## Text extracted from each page
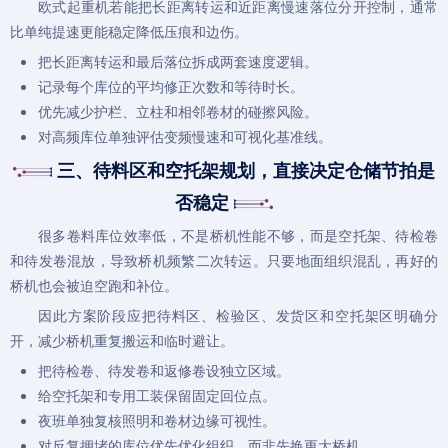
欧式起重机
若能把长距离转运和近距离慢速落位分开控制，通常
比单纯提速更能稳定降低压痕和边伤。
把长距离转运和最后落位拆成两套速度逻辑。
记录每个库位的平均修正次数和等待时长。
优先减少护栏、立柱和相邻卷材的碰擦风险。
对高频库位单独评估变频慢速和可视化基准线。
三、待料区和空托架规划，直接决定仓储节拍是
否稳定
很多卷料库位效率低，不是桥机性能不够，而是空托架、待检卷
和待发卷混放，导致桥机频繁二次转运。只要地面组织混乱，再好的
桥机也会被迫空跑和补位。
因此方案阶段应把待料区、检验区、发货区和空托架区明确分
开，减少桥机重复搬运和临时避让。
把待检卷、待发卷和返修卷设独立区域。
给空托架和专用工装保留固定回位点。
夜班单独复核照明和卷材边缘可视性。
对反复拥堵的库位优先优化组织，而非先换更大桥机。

## Exercise aim
Rewrite every line of text in the material above as a JSON list of strings, one string per line, skipping blank lines. Leave the picture markers out of the list.

## Solution for this exercise
[
  "欧式起重机",
  "若能把长距离转运和近距离慢速落位分开控制，通常",
  "比单纯提速更能稳定降低压痕和边伤。",
  "把长距离转运和最后落位拆成两套速度逻辑。",
  "记录每个库位的平均修正次数和等待时长。",
  "优先减少护栏、立柱和相邻卷材的碰擦风险。",
  "对高频库位单独评估变频慢速和可视化基准线。",
  "三、待料区和空托架规划，直接决定仓储节拍是",
  "否稳定",
  "很多卷料库位效率低，不是桥机性能不够，而是空托架、待检卷",
  "和待发卷混放，导致桥机频繁二次转运。只要地面组织混乱，再好的",
  "桥机也会被迫空跑和补位。",
  "因此方案阶段应把待料区、检验区、发货区和空托架区明确分",
  "开，减少桥机重复搬运和临时避让。",
  "把待检卷、待发卷和返修卷设独立区域。",
  "给空托架和专用工装保留固定回位点。",
  "夜班单独复核照明和卷材边缘可视性。",
  "对反复拥堵的库位优先优化组织，而非先换更大桥机。"
]